→ **Prompt**: Omit all pictures, then retype the data exactly as given.

▬▬▬▬▬▬▬▬▬▬

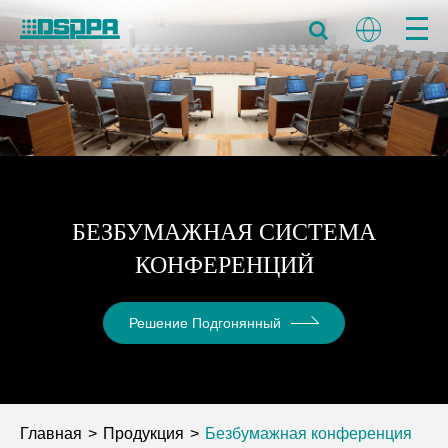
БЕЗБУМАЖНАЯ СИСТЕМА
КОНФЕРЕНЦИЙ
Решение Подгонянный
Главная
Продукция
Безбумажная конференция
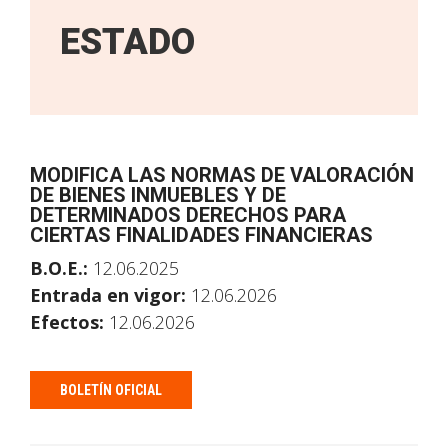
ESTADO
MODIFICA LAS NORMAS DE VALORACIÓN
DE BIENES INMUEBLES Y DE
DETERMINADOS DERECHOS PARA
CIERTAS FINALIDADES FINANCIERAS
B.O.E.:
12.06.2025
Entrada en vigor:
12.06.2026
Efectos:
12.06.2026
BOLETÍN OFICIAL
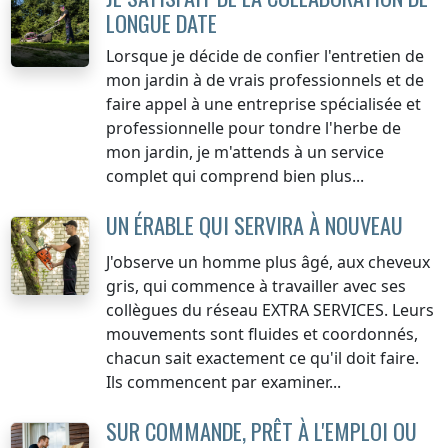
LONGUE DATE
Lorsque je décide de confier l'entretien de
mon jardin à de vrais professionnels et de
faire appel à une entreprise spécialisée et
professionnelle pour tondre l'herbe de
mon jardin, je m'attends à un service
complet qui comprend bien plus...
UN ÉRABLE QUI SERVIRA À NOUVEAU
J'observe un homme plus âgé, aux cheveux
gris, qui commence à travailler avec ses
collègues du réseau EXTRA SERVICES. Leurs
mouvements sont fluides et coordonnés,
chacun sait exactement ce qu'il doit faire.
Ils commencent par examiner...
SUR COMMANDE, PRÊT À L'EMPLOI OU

▬▬▬▬▬▬▬▬▬▬

→ **Reply**:
БЕЗБУМАЖНАЯ СИСТЕМА
КОНФЕРЕНЦИЙ
Решение Подгонянный
Главная
Продукция
Безбумажная конференция
ESTADO
MODIFICA LAS NORMAS DE VALORACIÓN
DE BIENES INMUEBLES Y DE
DETERMINADOS DERECHOS PARA
CIERTAS FINALIDADES FINANCIERAS
B.O.E.:
12.06.2025
Entrada en vigor:
12.06.2026
Efectos:
12.06.2026
BOLETÍN OFICIAL
LONGUE DATE
Lorsque je décide de confier l'entretien de
mon jardin à de vrais professionnels et de
faire appel à une entreprise spécialisée et
professionnelle pour tondre l'herbe de
mon jardin, je m'attends à un service
complet qui comprend bien plus...
UN ÉRABLE QUI SERVIRA À NOUVEAU
J'observe un homme plus âgé, aux cheveux
gris, qui commence à travailler avec ses
collègues du réseau EXTRA SERVICES. Leurs
mouvements sont fluides et coordonnés,
chacun sait exactement ce qu'il doit faire.
Ils commencent par examiner...
SUR COMMANDE, PRÊT À L'EMPLOI OU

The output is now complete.